クラウドファンディングで130万円もの支援を受けた信州のセーター(https://camp-fire.jp/projects/view/320731
村澤
信州新町産の羊毛100%セーターですか! 着てみたいです。
峯村さん
300頭の毛を刈ると、1トンほどになります。普段は畑の肥料にしていますが、うまく活用できないかと思いセーターを開発したんです。クラウドファンディングを行ったら、130万円以上も支援していただいて、セーターは80着をつくることができました。今後も製作・販売していく予定です。
村澤
生産者の顔や、どこで育った羊の毛か分かると愛着が湧きますね。
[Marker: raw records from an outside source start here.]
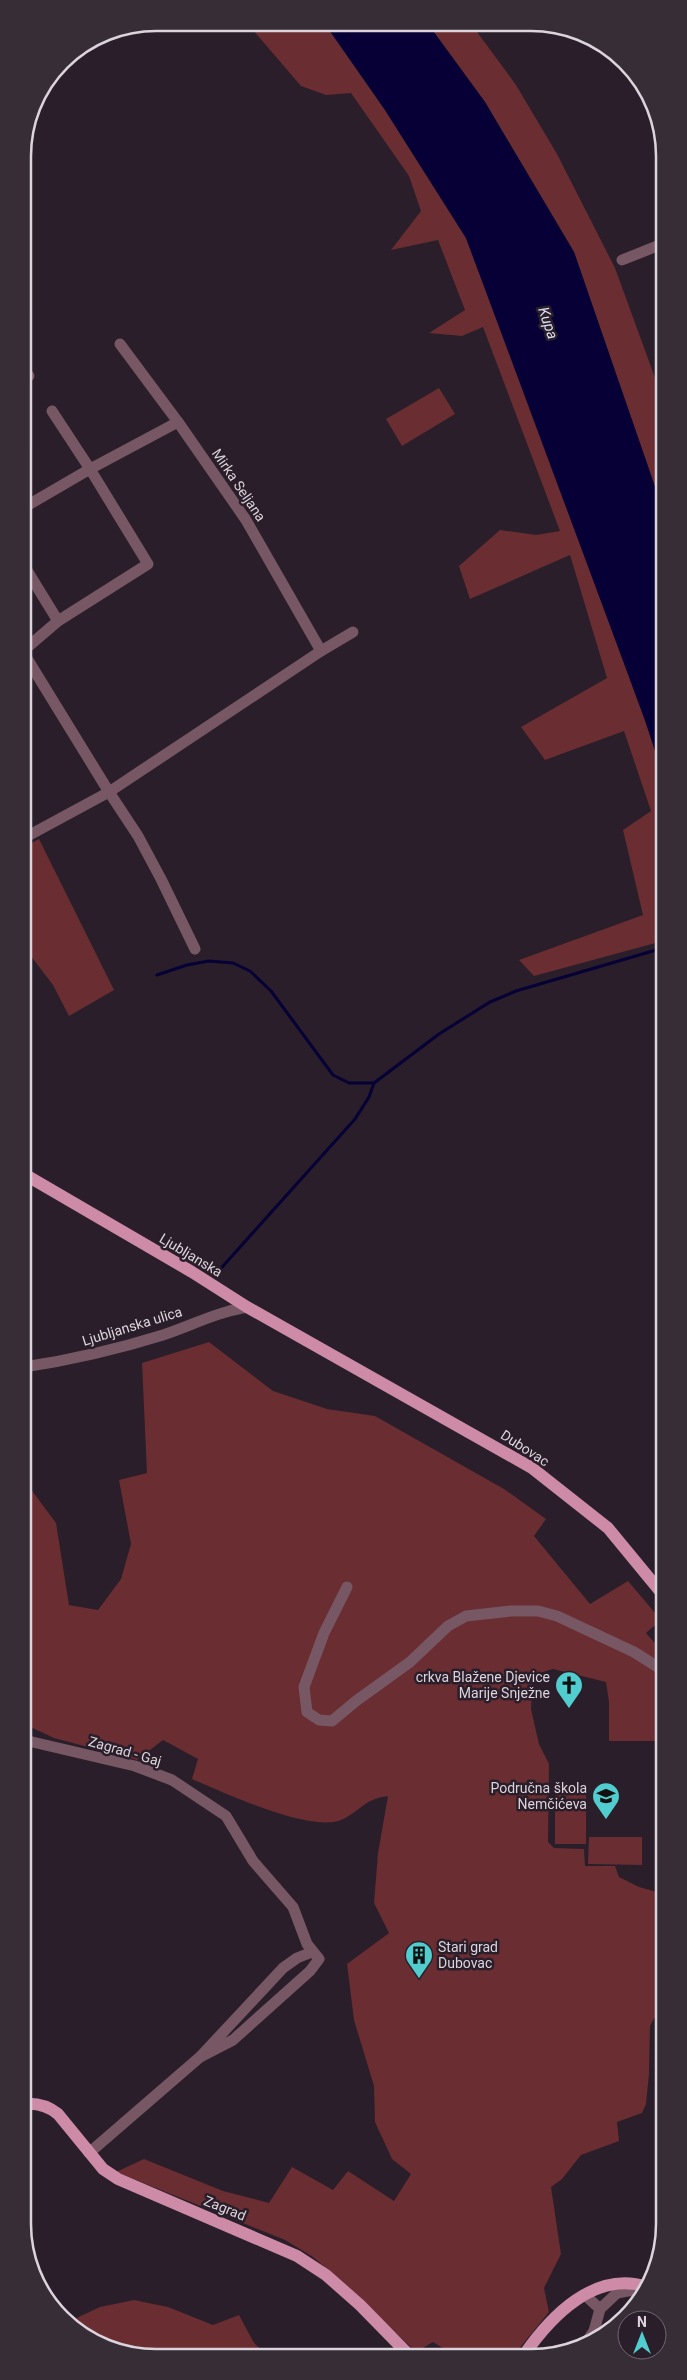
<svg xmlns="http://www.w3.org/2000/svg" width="687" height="2380" font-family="Roboto,sans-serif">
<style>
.green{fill:#6a2d31}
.water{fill:#060036}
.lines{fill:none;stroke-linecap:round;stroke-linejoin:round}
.stream{stroke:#060036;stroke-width:3}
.minor{stroke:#775764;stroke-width:11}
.major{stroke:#cd8ba7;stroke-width:12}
.labels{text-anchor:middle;stroke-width:5;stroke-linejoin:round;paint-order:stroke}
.street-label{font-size:14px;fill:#dcd4dc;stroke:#291e29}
.poi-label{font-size:14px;fill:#dcd4dc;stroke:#291e29;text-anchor:end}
.water-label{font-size:15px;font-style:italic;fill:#dadef2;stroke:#291e29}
.rim{fill:none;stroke:#dcd4dc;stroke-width:2.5}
</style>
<rect width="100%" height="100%" fill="#291e29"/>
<g class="green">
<path d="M247 23 325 24 385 110 466 238 568 508 649 732 663 776V941L534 976 519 960 643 915 623 830 651 811 624 731 545 760 521 727 607 678 570 555 470 599 459 566 500 530 536 535 560 531 483 327 462 336 429 333 465 310 438 240 391 250 421 211 409 176 351 93 326 95 301 86Z"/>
<path d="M428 24 472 25 516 85 557 154 615 268 662 397V507L574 252 485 102Z"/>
<path d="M439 388 455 414 402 446 386 419Z"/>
<path d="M39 839 114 990 69 1016 53 985 24 947V847Z"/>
<path d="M209 1342 273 1391 327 1409 375 1416 504 1489 546 1519 534 1536 590 1604 628 1581 661 1620 646 1633C665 1655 667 1652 655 1680L661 1682V1741H609V1702L606 1682 553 1669 533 1675 531 1709 539 1744 549 1764 548 1842 554 1848 584 1849 585 1866H615L619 1877 639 1887 664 1894V1922L662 1924 664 2001 650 2026 649 2074 646 2104 642 2113 617 2122 619 2141 581 2155 562 2179 551 2187 561 2254 544 2288 549 2312 514 2355H454L433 2342 416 2352 337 2277 313 2257 285 2240 116 2172 144 2159 223 2191 269 2203 292 2167 333 2190 348 2171 394 2201 411 2174 392 2159 375 2122 374 2086 354 2020 347 1964 389 1933 374 1903 378 1853 388 1796C363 1799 360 1812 341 1820 309 1833 223 1792 192 1779L198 1759 163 1740 137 1760 54 1738 24 1724V1480L56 1523 69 1605 98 1610 121 1579 131 1544 119 1480 147 1473 142 1363Z"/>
<rect x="555" y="1792" width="31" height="52"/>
<path d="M589 1837H642V1865L588 1864Z"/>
<path d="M134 2300 168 2307 213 2325 239 2315 254 2343 267 2355H130L68 2322 100 2307Z"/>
</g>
<path class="water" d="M325 24H428L485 102 574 252 662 507 663 776 645 720 466 238 385 110Z"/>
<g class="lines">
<g class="stream">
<path d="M157 975 187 965 209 961 233 963 250 971 271 991 333 1075 349 1083H374L439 1034 490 1002 516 991 663 948"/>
<path d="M215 1275 355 1119 369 1097 374 1083"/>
</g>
<g class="minor">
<path d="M622 260 662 244"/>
<path d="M23 367 29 376"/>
<path d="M23 508 90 469 52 411"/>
<path d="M23 564 58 621"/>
<path d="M23 651 58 621 148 564 90 469 178 422"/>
<path d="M321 651 353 632"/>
<path d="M23 652 109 792 138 836 161 879 195 949"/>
<path d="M24 838 109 792 321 651 246 520 178 422 120 344"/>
<path d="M24 1367C71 1360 118 1349 163 1335 193 1325 214 1313 247 1307"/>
<path d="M347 1587 324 1633 304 1687 307 1712 319 1720 332 1721 356 1701 410 1662 448 1626 466 1616 511 1611H538L557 1616 634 1652 664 1671"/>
<path d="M24 1740 135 1766 172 1780 226 1816 253 1861 293 1907 307 1944 319 1959 310 1971 233 2040 200 2057"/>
<path d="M89 2153 200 2057 283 1968 297 1958 312 1952"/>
<path d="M600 2309 617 2293 644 2288"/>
<path d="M585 2344 594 2331 600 2309 585 2295"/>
</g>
<g class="major">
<path d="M24 1174 192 1272 247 1307 532 1468 608 1528 664 1596"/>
<path d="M25 2104C38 2103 48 2106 58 2114L103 2169 118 2179 297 2256 326 2275 360 2305 409 2355"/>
<path d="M524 2355C551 2316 595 2270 647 2287"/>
</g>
</g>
<defs>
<g id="church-pin" transform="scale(1.4375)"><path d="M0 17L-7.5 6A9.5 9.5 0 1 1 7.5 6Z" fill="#52cdcf" stroke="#291e29"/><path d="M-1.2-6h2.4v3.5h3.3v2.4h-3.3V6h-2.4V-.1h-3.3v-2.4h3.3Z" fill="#111"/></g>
<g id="school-pin" transform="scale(1.4375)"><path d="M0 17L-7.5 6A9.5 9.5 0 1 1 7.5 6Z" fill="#52cdcf" stroke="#291e29"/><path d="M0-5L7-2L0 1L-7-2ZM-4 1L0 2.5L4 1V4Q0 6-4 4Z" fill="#111"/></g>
<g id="building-pin" transform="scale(1.4375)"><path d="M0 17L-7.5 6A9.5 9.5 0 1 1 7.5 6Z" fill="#52cdcf" stroke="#291e29"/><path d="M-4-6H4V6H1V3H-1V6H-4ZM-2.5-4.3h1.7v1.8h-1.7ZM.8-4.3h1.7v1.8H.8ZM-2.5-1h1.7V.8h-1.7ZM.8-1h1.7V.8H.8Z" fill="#111"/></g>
</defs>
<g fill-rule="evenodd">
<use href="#church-pin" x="569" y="1685"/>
<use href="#school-pin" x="606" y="1796"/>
<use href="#building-pin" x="419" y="1955"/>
</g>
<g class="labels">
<g class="street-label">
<text transform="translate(239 485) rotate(56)" y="5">Mirka Seljana</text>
<text transform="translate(191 1255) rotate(31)" y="5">Ljubljanska</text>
<text transform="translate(132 1326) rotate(-17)" y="5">Ljubljanska ulica</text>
<text transform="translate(525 1448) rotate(33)" y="5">Dubovac</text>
<text transform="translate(125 1751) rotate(16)" y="5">Zagrad - Gaj</text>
<text transform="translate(225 2208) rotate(22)" y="5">Zagrad</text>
</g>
<g class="poi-label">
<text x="550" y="1682">crkva Blažene Djevice<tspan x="550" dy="16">Marije Snježne</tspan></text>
<text x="587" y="1793">Područna škola<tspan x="587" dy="16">Nemčićeva</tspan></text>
<text x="438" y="1952" text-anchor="start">Stari grad<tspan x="438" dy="16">Dubovac</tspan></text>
</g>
<g class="water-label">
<text transform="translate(548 323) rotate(71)" y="5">Kupa</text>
</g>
</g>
<path d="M0 0H687V2380H0ZM156 31H531A125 125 0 0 1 656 156V2224A125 125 0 0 1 531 2349H156A125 125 0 0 1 31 2224V156A125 125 0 0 1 156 31Z" fill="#372d37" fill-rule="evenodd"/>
<path class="rim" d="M156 31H531A125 125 0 0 1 656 156V2224A125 125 0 0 1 531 2349H156A125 125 0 0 1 31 2224V156A125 125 0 0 1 156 31Z"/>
<g transform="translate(642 2335)"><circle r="24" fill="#291e29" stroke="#716771"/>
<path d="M0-4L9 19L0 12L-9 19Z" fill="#52cdcf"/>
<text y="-8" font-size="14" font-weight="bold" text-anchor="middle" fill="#dcd4dc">N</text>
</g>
</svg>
食用だけじゃない、サフォーク種のこれからの展開が楽しみです!
村澤
最後に教えてください。峯村さんが365日休みなく働き、羊を育て続けているのはなぜですか? 正直、儲けだって多くないと思うのですが……
峯村さん
「信州新町といえば羊だ、サフォークだ」と地域のみんなが言うんです。実際、サフォークの肉を目当てに県外から訪れる人も多いですからね。地元愛、というと気恥ずかしいですが、やっぱり羊文化を残していきたくて。そんな思いで、毎日羊と向き合っています。
村澤
峯村さんは、本当にこの仕事を大切に思っているんですね。セーターといった新商品の開発や、美味しいサフォーク肉の魅力が広まって、羊農家がもっと稼げるようになったり、関心を持つ人が増えたりする未来にしたいですね。信州の幻の羊肉、これからも大事に味わっていきたいと思います!

おわりに

国内で流通する羊肉の99%以上はオーストラリア産などの輸入品。国産の羊肉は、それだけで貴重なものなのです。

信州新町の町おこしとして始まった国産の羊飼育を、親子2代に渡って続けてきた峯村さん。地元の畑で取れたリンゴを餌にした飼育や、全国から注文があったセーターづくりなど、峯村さんの丁寧な仕事ぶりを体感する取材でした。

「サフォークは信州新町の伝統。サフォークに関わる人を増やしたい」。優しい眼差しの峯村さんが力強く語った言葉が一番印象に残りました。